The hormones available include the ‘pill’ and progesterones which may just mask symptoms and not actually treat the problems. There are specific treatments such as Danazol and Gestrinone, and then hormones which create a temporary menopause (Zoladex, Buseriline, Synarel). The use of these drugs should be discussed and the risks and benefits explained. They are usually taken for six months at a time and by stopping the period allow the endometriosis to heal. However, active endometriosis will often return in 1 –2 years following treatment with hormones.
For severe disease producing symptoms that interfere with life and where the woman does not want more children, hysterectomy may be the treatment of choice. This is of course a major procedure requiring 4 – 5 days in hospital and 3 – 4 weeks convalescence afterwards. In some but not all women, removal of both ovaries may be wise and in this instance hormone replacement therapy may be required.
In other circumstances, laser surgery, such as is available at St.Anthony’s, offers the ability to diagnose and treat at the same time using the laparoscope and a contact laser (YAG) to burn out any lesions. Use of the laser does not seem to produce extra discomfort or prolong the hospital stay of a laparoscopy.

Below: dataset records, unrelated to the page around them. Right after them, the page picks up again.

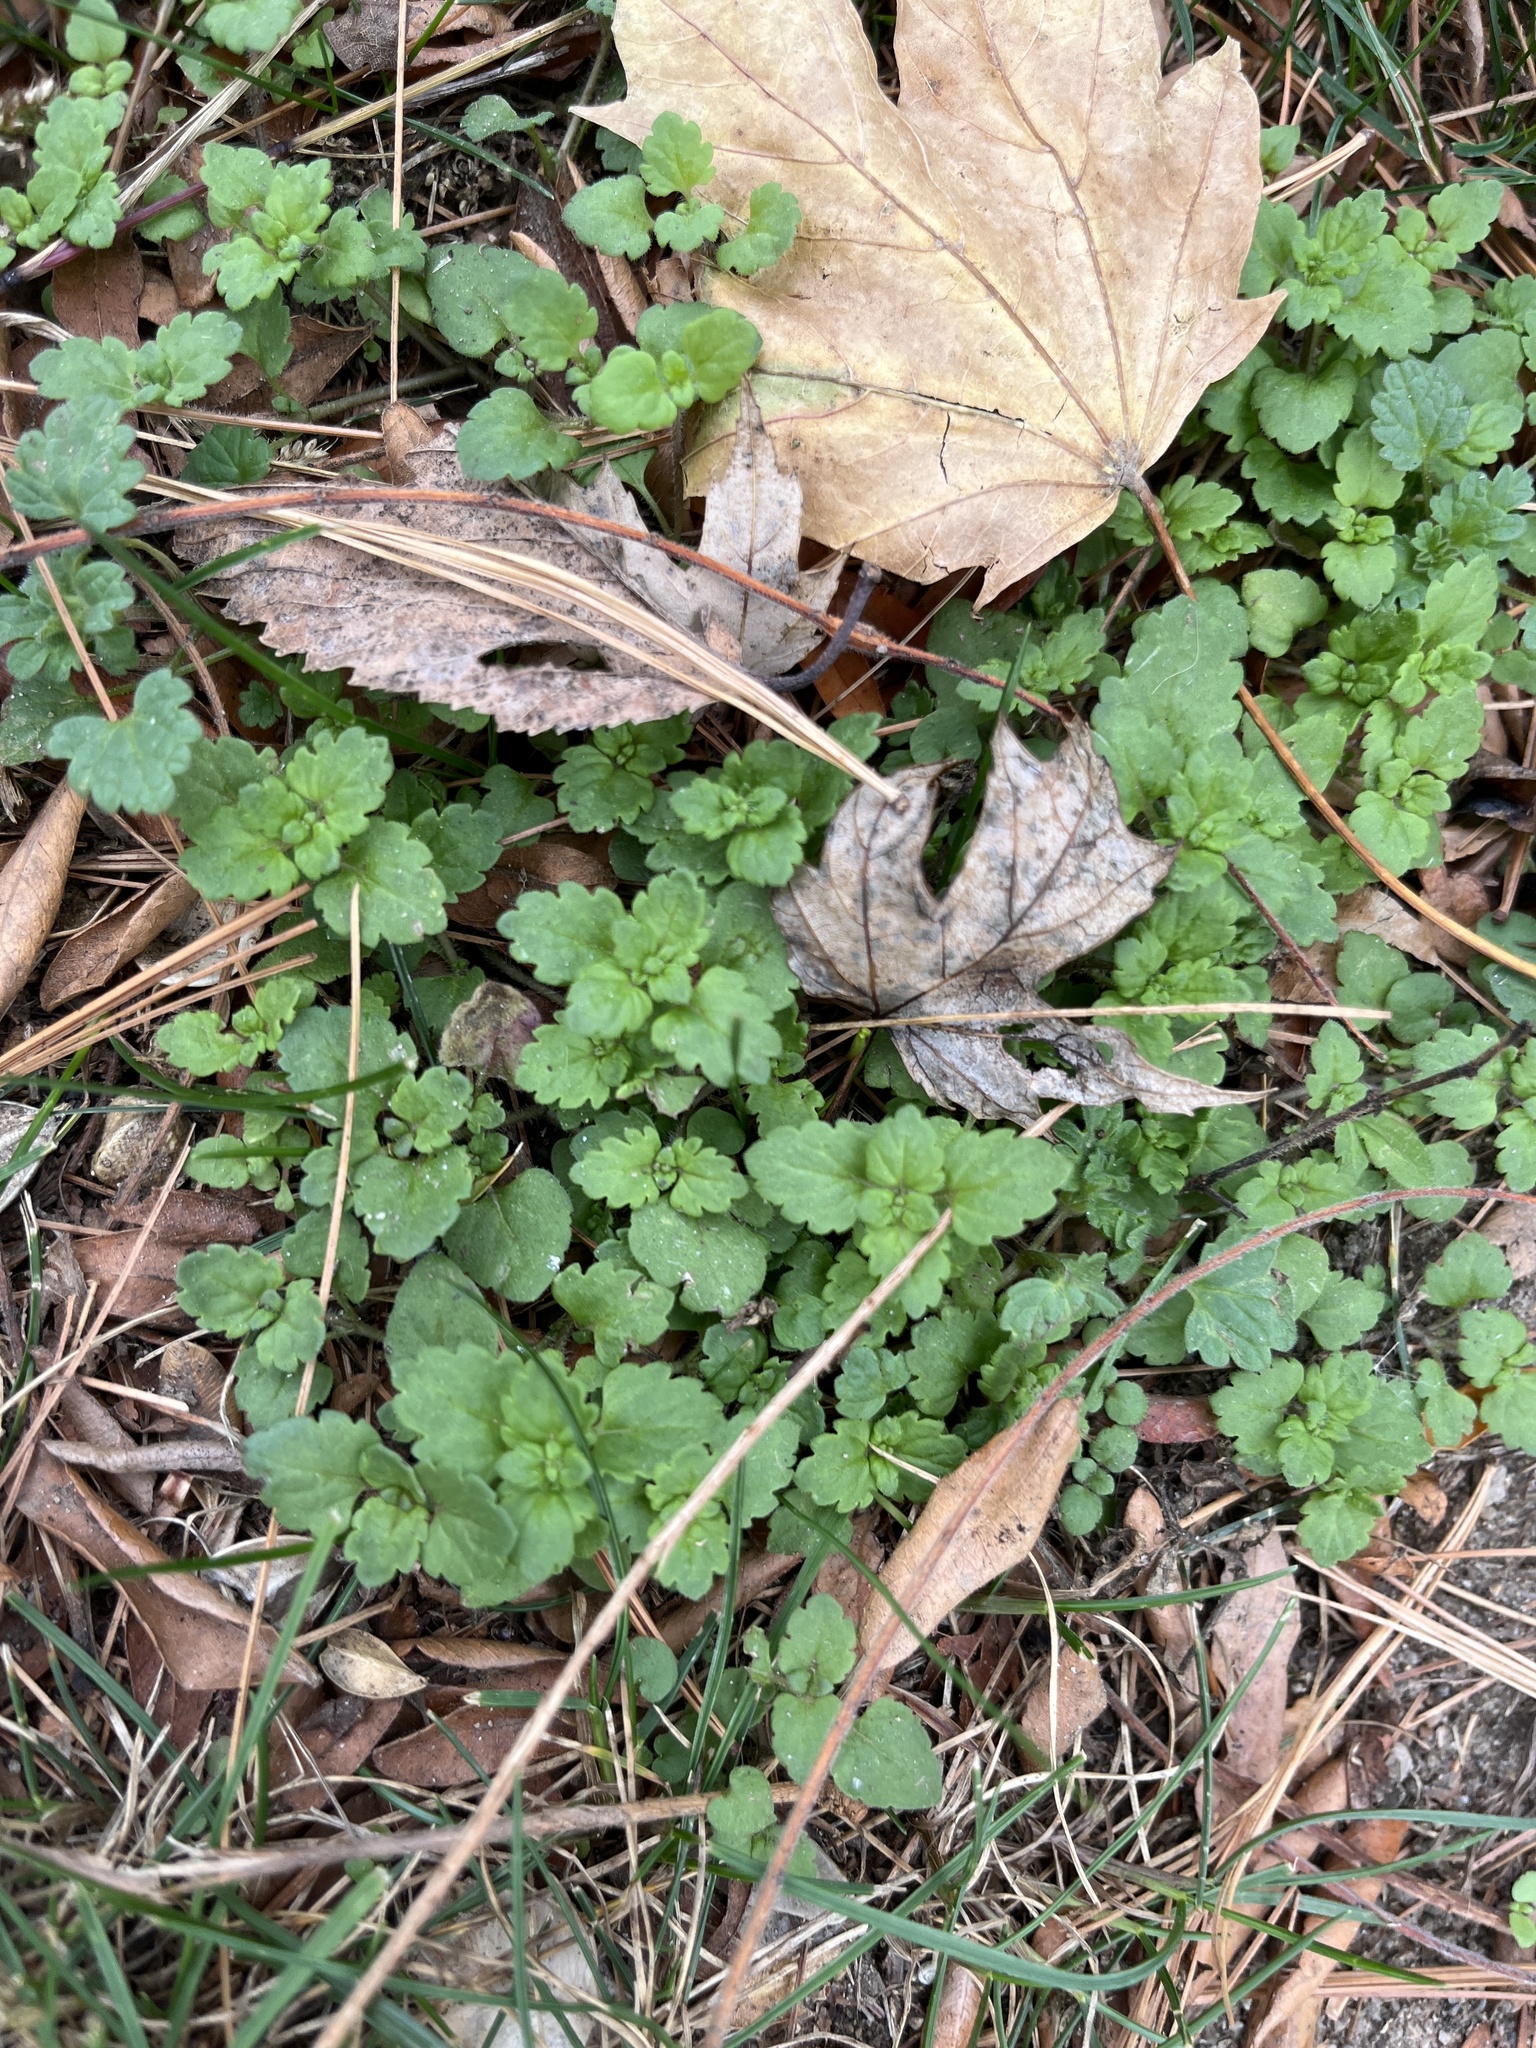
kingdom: Plantae
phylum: Tracheophyta
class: Magnoliopsida
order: Lamiales
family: Lamiaceae
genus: Lamium
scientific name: Lamium amplexicaule
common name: Henbit dead-nettle
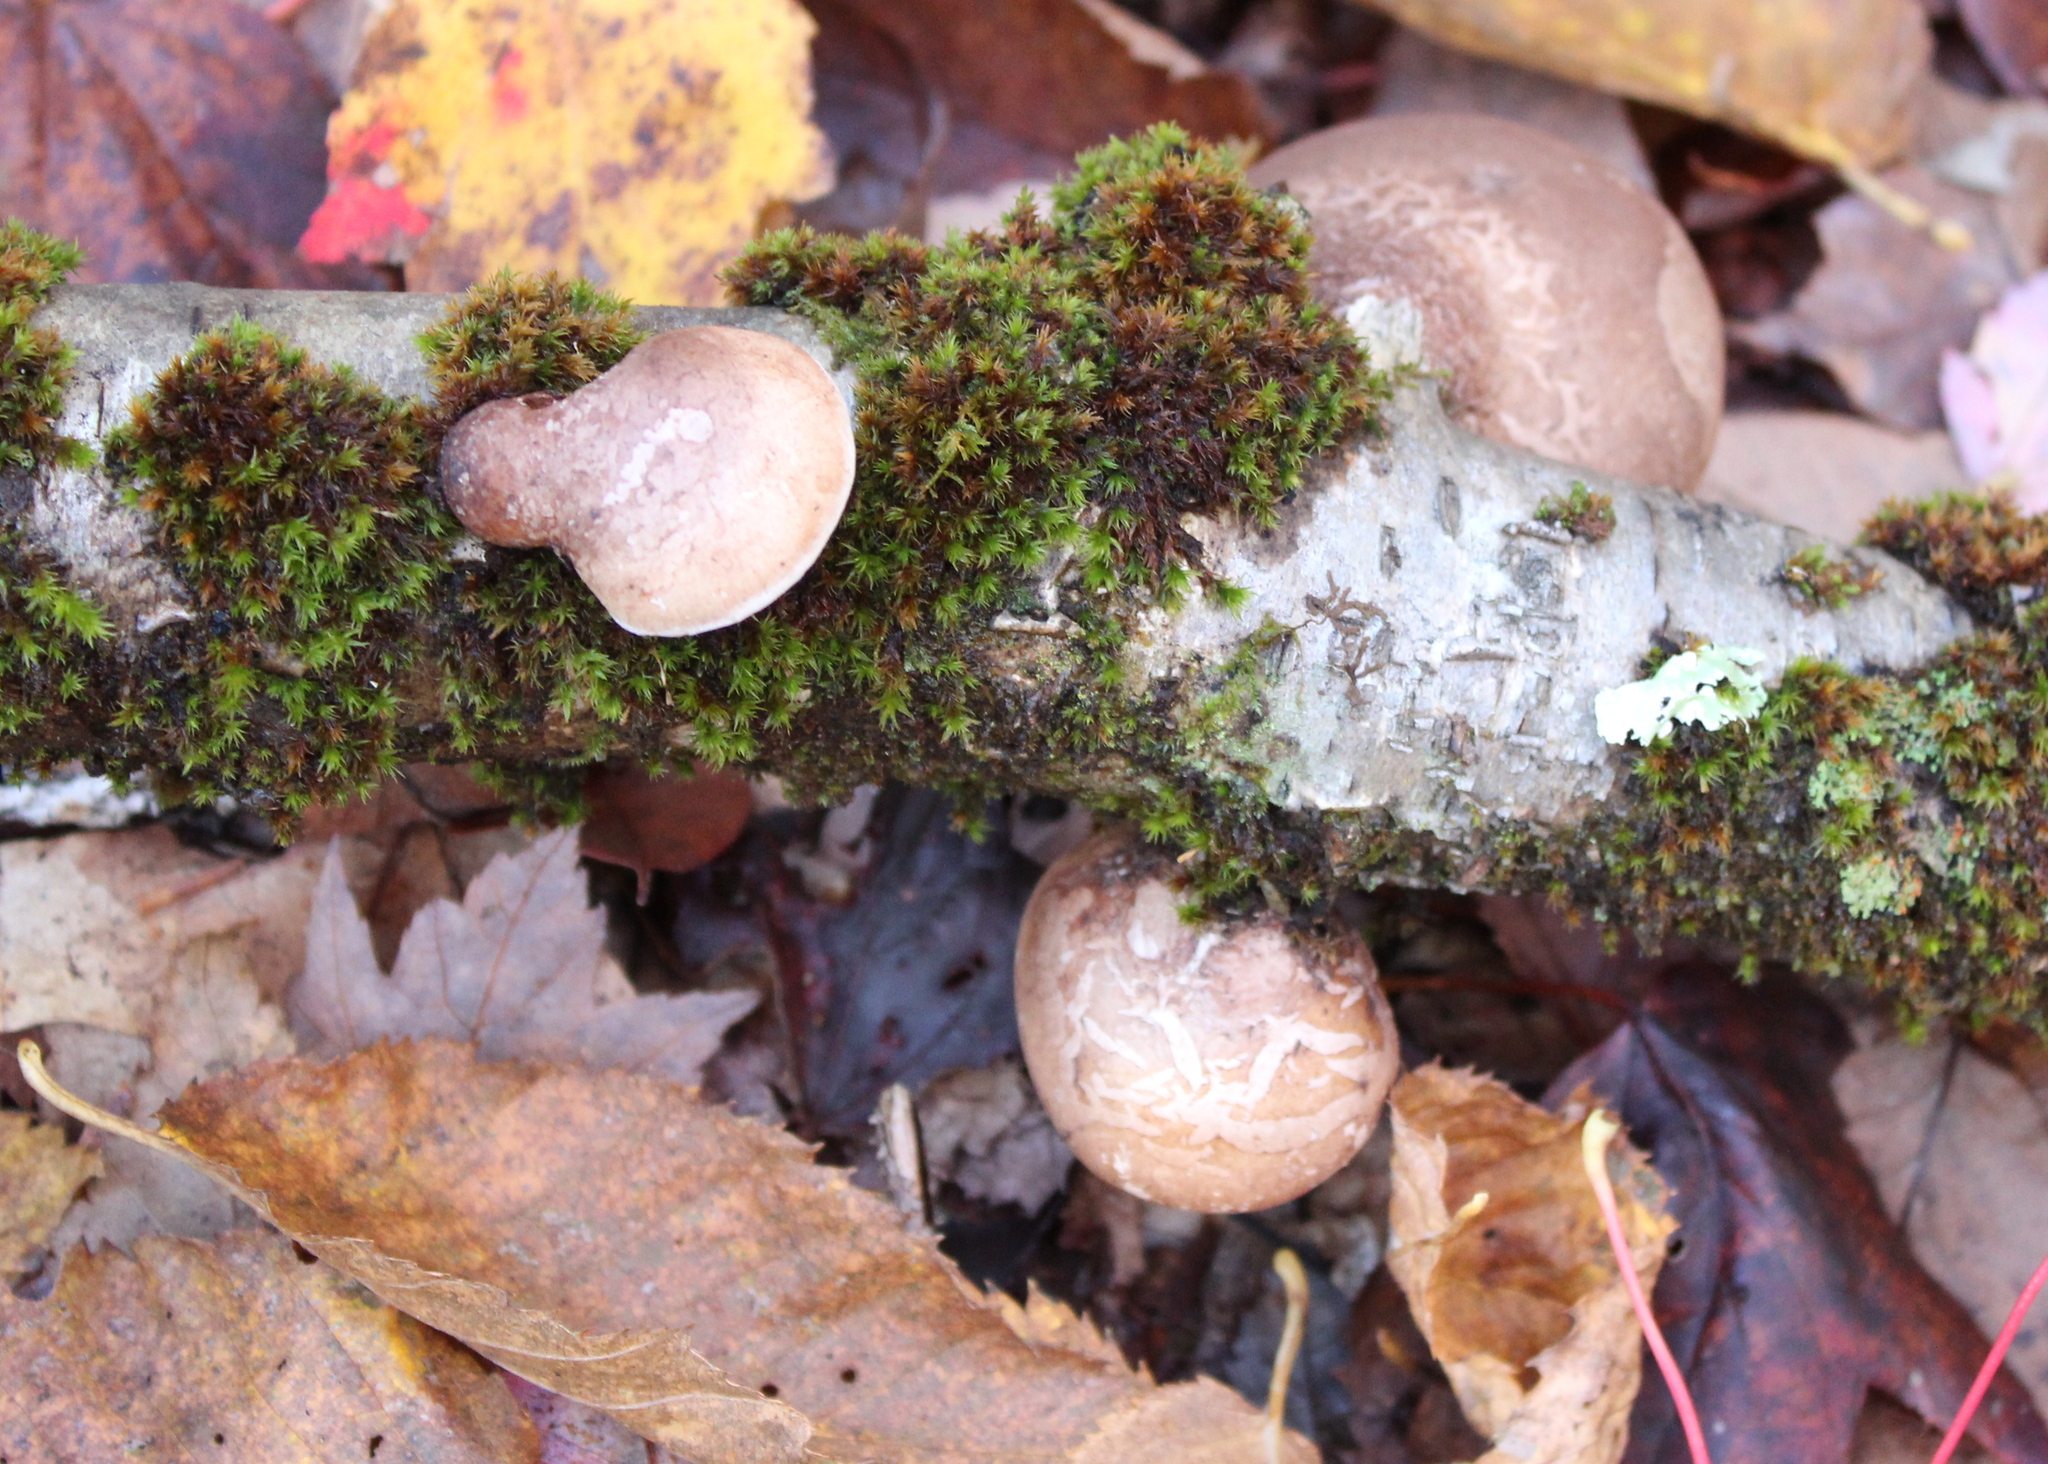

For minimal and mild disease it produces a rapid resolution of the symptoms, but even for moderate to severe endometriosis much can often be done by simple conservative surgery. There is a relapse rate of about 10% per year and a repeat laparoscopy and laser may be more beneficial. Put another way, after laparoscopy and laser, 50% of women will be symptom free for at least five years and a significant number will be cured.